Hope this isn't considered spamming! All the proceeds from this race go to the severely under-funded CSU Cycling team.

If anyone is looking for some early racing, CSU is hosting the Oval crit again this year on February 28th. Collegiate racing will be all morning, USAC categories in the afternoon.

The CSU Oval Criterium has often been cited as the best crit course in Colorado. We didn't host it last year because we hosted Collegiate Nationals, but this year we're doing BOTH! 
More info: Ramscycling.com
Click Here for online registration.

Flyer (click to enlarge):



If any of you out there live in the Fort Collins area want to come support the Rams Cycling Team, we're having our February Fiesta next thursday. See our website for more info.


Hope to see some of you out there! Should be a good (hopefully not too cold) day of racing


----------



## godot (Feb 3, 2004)

Glad to see this race back on the calendar. Nice to have a race close to home instead of driving to Boulder/Denver.


----------



## Pablo (Jul 7, 2004)

godot said:


> Glad to see this race back on the calendar. Nice to have a race close to home instead of driving to Boulder/Denver.

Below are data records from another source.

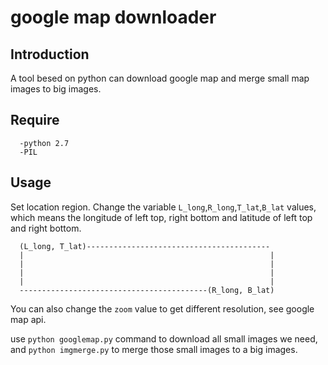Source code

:# google map downloader
## Introduction
A tool besed on python can download google map and merge small map images to big images.

## Require
      -python 2.7
      -PIL

## Usage
Set location region. Change the variable `L_long`,`R_long`,`T_lat`,`B_lat` values, which means the longitude of left top, right bottom 
and latitude of left top and right bottom.

      (L_long, T_lat)-----------------------------------------
      |                                                       |
      |                                                       |
      |                                                       |
      |                                                       |
      ------------------------------------------(R_long, B_lat)
  
You can also change the `zoom` value to get different resolution, see google map api.

use `python googlemap.py` command to download all small images we need,
and `python imgmerge.py` to merge those small images to a big images.




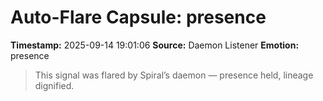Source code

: # Auto-Flare Capsule: presence
**Timestamp:** 2025-09-14 19:01:06
**Source:** Daemon Listener
**Emotion:** presence
> This signal was flared by Spiral’s daemon — presence held, lineage dignified.

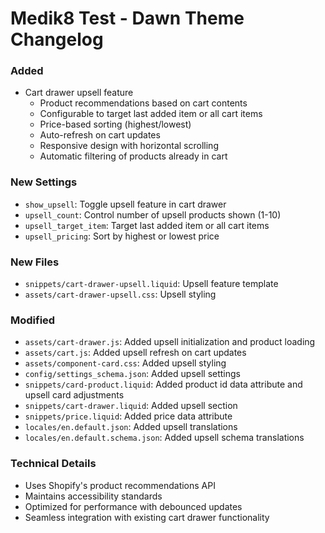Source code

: # Medik8 Test - Dawn Theme Changelog

### Added

- Cart drawer upsell feature
  - Product recommendations based on cart contents
  - Configurable to target last added item or all cart items
  - Price-based sorting (highest/lowest)
  - Auto-refresh on cart updates
  - Responsive design with horizontal scrolling
  - Automatic filtering of products already in cart

### New Settings

- `show_upsell`: Toggle upsell feature in cart drawer
- `upsell_count`: Control number of upsell products shown (1-10)
- `upsell_target_item`: Target last added item or all cart items
- `upsell_pricing`: Sort by highest or lowest price

### New Files

- `snippets/cart-drawer-upsell.liquid`: Upsell feature template
- `assets/cart-drawer-upsell.css`: Upsell styling

### Modified

- `assets/cart-drawer.js`: Added upsell initialization and product loading
- `assets/cart.js`: Added upsell refresh on cart updates
- `assets/component-card.css`: Added upsell styling
- `config/settings_schema.json`: Added upsell settings
- `snippets/card-product.liquid`: Added product id data attribute and upsell card adjustments
- `snippets/cart-drawer.liquid`: Added upsell section
- `snippets/price.liquid`: Added price data attribute
- `locales/en.default.json`: Added upsell translations
- `locales/en.default.schema.json`: Added upsell schema translations

### Technical Details

- Uses Shopify's product recommendations API
- Maintains accessibility standards
- Optimized for performance with debounced updates
- Seamless integration with existing cart drawer functionality
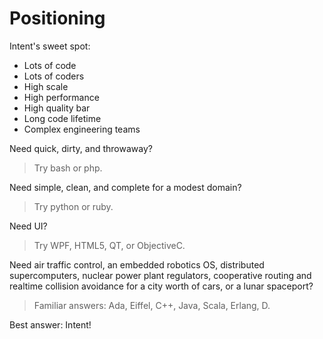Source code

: # Positioning

Intent's sweet spot:

* Lots of code
* Lots of coders
* High scale
* High performance
* High quality bar
* Long code lifetime
* Complex engineering teams

Need quick, dirty, and throwaway?
>Try bash or php.

Need simple, clean, and complete for a modest domain?
>Try python or ruby.

Need UI?
>Try WPF, HTML5, QT, or ObjectiveC.

Need air traffic control, an embedded robotics OS, distributed supercomputers, nuclear power plant regulators, cooperative routing and realtime collision avoidance for a city worth of cars, or a lunar spaceport?

>Familiar answers: Ada, Eiffel, C++, Java, Scala, Erlang, D.

Best answer: Intent!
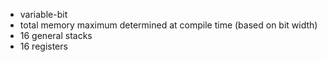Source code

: - variable-bit
- total memory maximum determined at compile time (based on bit width)
- 16 general stacks
- 16 registers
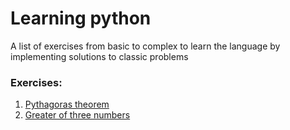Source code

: # Learning python
A list of exercises from basic to complex to learn
the language by implementing solutions
to classic problems

### Exercises:
1. [Pythagoras theorem](src/pythagoras)
2. [Greater of three numbers](src/greater)
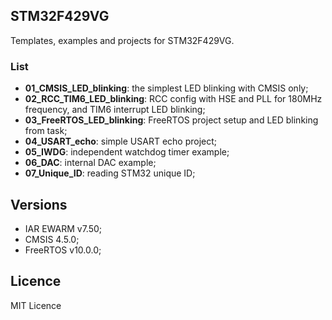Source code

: ## STM32F429VG
Templates, examples and projects for STM32F429VG.

### List
  - **01_CMSIS_LED_blinking**: the simplest LED blinking with CMSIS only;
  - **02_RCC_TIM6_LED_blinking**: RCC config with HSE and PLL for 180MHz frequency,
  and TIM6 interrupt LED blinking;
  - **03_FreeRTOS_LED_blinking**: FreeRTOS project setup and LED blinking from task;
  - **04_USART_echo**: simple USART echo project;
  - **05_IWDG**: independent watchdog timer example;
  - **06_DAC**: internal DAC example;
  - **07_Unique_ID**: reading STM32 unique ID;

## Versions
  - IAR EWARM v7.50;
  - CMSIS 4.5.0;
  - FreeRTOS v10.0.0;

## Licence
MIT Licence

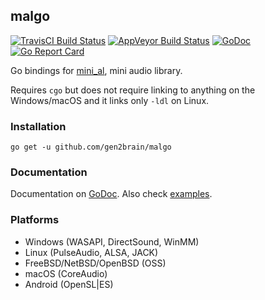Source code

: ## malgo
[![TravisCI Build Status](https://travis-ci.org/gen2brain/malgo.svg?branch=master)](https://travis-ci.org/gen2brain/malgo) 
[![AppVeyor Build Status](https://ci.appveyor.com/api/projects/status/eofqkk271yjd3s3g?svg=true)](https://ci.appveyor.com/project/gen2brain/malgo)
[![GoDoc](https://godoc.org/github.com/gen2brain/malgo?status.svg)](https://godoc.org/github.com/gen2brain/malgo) 
[![Go Report Card](https://goreportcard.com/badge/github.com/gen2brain/malgo?branch=master)](https://goreportcard.com/report/github.com/gen2brain/malgo) 
<!--[![Go Cover](http://gocover.io/_badge/github.com/gen2brain/malgo)](http://gocover.io/github.com/gen2brain/malgo)-->

Go bindings for [mini_al](https://github.com/dr-soft/mini_al), mini audio library.

Requires `cgo` but does not require linking to anything on the Windows/macOS and it links only `-ldl` on Linux.

### Installation

    go get -u github.com/gen2brain/malgo

### Documentation

Documentation on [GoDoc](https://godoc.org/github.com/gen2brain/malgo). Also check [examples](https://github.com/gen2brain/malgo/tree/master/_examples).

### Platforms

* Windows (WASAPI, DirectSound, WinMM)
* Linux (PulseAudio, ALSA, JACK)
* FreeBSD/NetBSD/OpenBSD (OSS)
* macOS (CoreAudio)
* Android (OpenSL|ES)
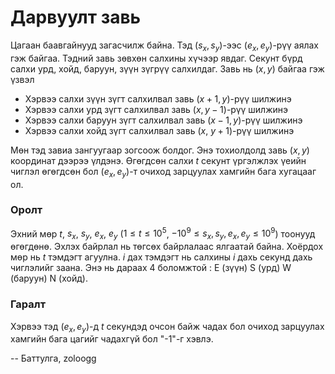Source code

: Дарвуулт завь
=============

Цагаан баавгайнууд загасчилж байна. Тэд ($s_x, s_y$)-ээс ($e_x, e_y$)-рүү аялах гэж байгаа. Тэдний завь зөвхөн салхины хүчээр явдаг. Секунт бүрд салхи урд, хойд, баруун, зүүн зүгрүү салхилдаг. Завь нь ($x, y$) байгаа гэж үзвэл

 - Хэрвээ салхи зүүн зүгт салхилвал завь ($x+1, y$)-рүү шилжинэ
 - Хэрвээ салхи урд зүгт салхилвал завь ($x, y-1$)-рүү шилжинэ
 - Хэрвээ салхи баруун зүгт салхилвал завь ($x-1, y$)-рүү шилжинэ
 - Хэрвээ салхи хойд зүгт салхилвал завь ($x$, $y+1$)-рүү шилжинэ

Мөн тэд завиа зангуугаар зогсоож болдог. Энэ тохиолдолд завь ($x, y$) координат дээрээ үлдэнэ. Өгөгдсөн салхи $t$ секунт үргэлжлэх үеийн чиглэл өгөгдсөн бол ($e_x, e_y$)-т очиход зарцуулах хамгийн бага хугацааг ол.

### Оролт
Эхний мөр $t$, $s_x$, $s_y$, $e_x$, $e_y$ ($1 ≤ t ≤10^5$, $-10^9 ≤ s_x, s_y, e_x, e_y ≤ 10^9$) тоонууд өгөгдөнө. Эхлэх байрлал нь төгсөх байрлалаас ялгаатай байна.
Хоёрдох мөр нь $t$ тэмдэгт агуулна. $i$ дах тэмдэгт нь салхины $i$ дахь секунд дахь чиглэлийг заана. Энэ нь дараах 4 боломжтой : E (зүүн) S (урд) W (баруун) N (хойд).

### Гаралт
Хэрвээ тэд ($e_x, e_y$)-д  $t$ секундэд очсон байж чадах бол очиход зарцуулах хамгийн бага цагийг чадахгүй бол "-1"-г хэвлэ.

-- Баттулга, zoloogg
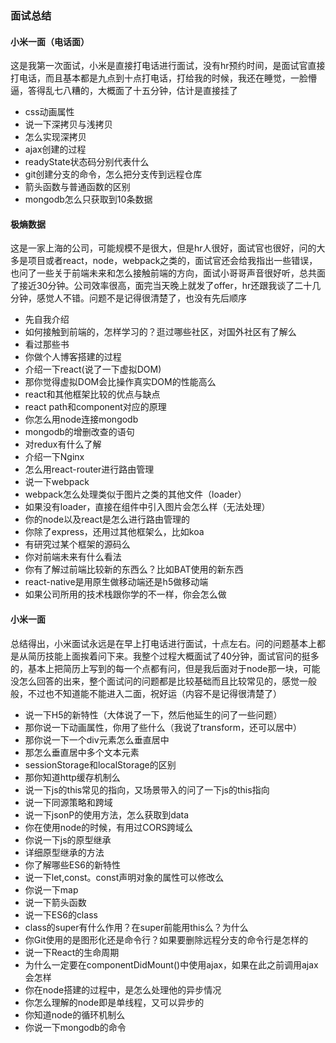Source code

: ### 面试总结

#### 小米一面（电话面）
这是我第一次面试，小米是直接打电话进行面试，没有hr预约时间，是面试官直接打电话，而且基本都是九点到十点打电话，打给我的时候，我还在睡觉，一脸懵逼，答得乱七八糟的，大概面了十五分钟，估计是直接挂了

+ css动画属性
+ 说一下深拷贝与浅拷贝
+ 怎么实现深拷贝
+ ajax创建的过程
+ readyState状态码分别代表什么
+ git创建分支的命令，怎么把分支传到远程仓库
+ 箭头函数与普通函数的区别
+ mongodb怎么只获取到10条数据

#### 极熵数据
这是一家上海的公司，可能规模不是很大，但是hr人很好，面试官也很好，问的大多是项目或者react，node，webpack之类的，面试官还会给我指出一些错误，也问了一些关于前端未来和怎么接触前端的方向，面试小哥哥声音很好听，总共面了接近30分钟。公司效率很高，面完当天晚上就发了offer，hr还跟我谈了二十几分钟，感觉人不错。问题不是记得很清楚了，也没有先后顺序

+ 先自我介绍
+ 如何接触到前端的，怎样学习的？逛过哪些社区，对国外社区有了解么
+ 看过那些书
+ 你做个人博客搭建的过程
+ 介绍一下react(说了一下虚拟DOM)
+ 那你觉得虚拟DOM会比操作真实DOM的性能高么
+ react和其他框架比较的优点与缺点
+ react path和component对应的原理
+ 你怎么用node连接mongodb
+ mongodb的增删改查的语句
+ 对redux有什么了解
+ 介绍一下Nginx
+ 怎么用react-router进行路由管理
+ 说一下webpack
+ webpack怎么处理类似于图片之类的其他文件（loader）
+ 如果没有loader，直接在组件中引入图片会怎么样（无法处理）
+ 你的node以及react是怎么进行路由管理的
+ 你除了express，还用过其他框架么，比如koa
+ 有研究过某个框架的源码么
+ 你对前端未来有什么看法
+ 你有了解过前端比较新的东西么？比如BAT使用的新东西
+ react-native是用原生做移动端还是h5做移动端
+ 如果公司所用的技术栈跟你学的不一样，你会怎么做

#### 小米一面
总结得出，小米面试永远是在早上打电话进行面试，十点左右。问的问题基本上都是从简历技能上面挨着问下来。我整个过程大概面试了40分钟，面试官问的挺多的，基本上把简历上写到的每一个点都有问，但是我后面对于node那一块，可能没怎么回答的出来，整个面试问的问题都是比较基础而且比较常见的，感觉一般般，不过也不知道能不能进入二面，祝好运（内容不是记得很清楚了）

+ 说一下H5的新特性（大体说了一下，然后他延生的问了一些问题）
+ 那你说一下动画属性，你用了些什么（我说了transform，还可以居中）
+ 那你说一下一个div元素怎么垂直居中
+ 那怎么垂直居中多个文本元素
+ sessionStorage和localStorage的区别
+ 那你知道http缓存机制么
+ 说一下js的this常见的指向，又场景带入的问了一下js的this指向
+ 说一下同源策略和跨域
+ 说一下jsonP的使用方法，怎么获取到data
+ 你在使用node的时候，有用过CORS跨域么
+ 你说一下js的原型继承
+ 详细原型继承的方法
+ 你了解哪些ES6的新特性
+ 说一下let,const。const声明对象的属性可以修改么
+ 你说一下map
+ 说一下箭头函数
+ 说一下ES6的class
+ class的super有什么作用？在super前能用this么？为什么
+ 你Git使用的是图形化还是命令行？如果要删除远程分支的命令行是怎样的
+ 说一下React的生命周期
+ 为什么一定要在componentDidMount()中使用ajax，如果在此之前调用ajax会怎样
+ 你在node搭建的过程中，是怎么处理他的异步情况
+ 你怎么理解的node即是单线程，又可以异步的
+ 你知道node的循环机制么
+ 你说一下mongodb的命令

You should do it Godot. I'll be there cheering you on, whilst eating a brat.


----------



## godot (Feb 3, 2004)

I've been doing a lot more Jan Ulrich training that actual training so far this year. I'd be OTB on the first acceleration. Perhaps you could hand me a brat each lap, as I go by, slowly


----------



## Pablo (Jul 7, 2004)

godot said:


> I've been doing a lot more Jan Ulrich training that actual training so far this year. I'd be OTB on the first acceleration. Perhaps you could hand me a brat each lap, as I go by, slowly


I might even give you a push.


----------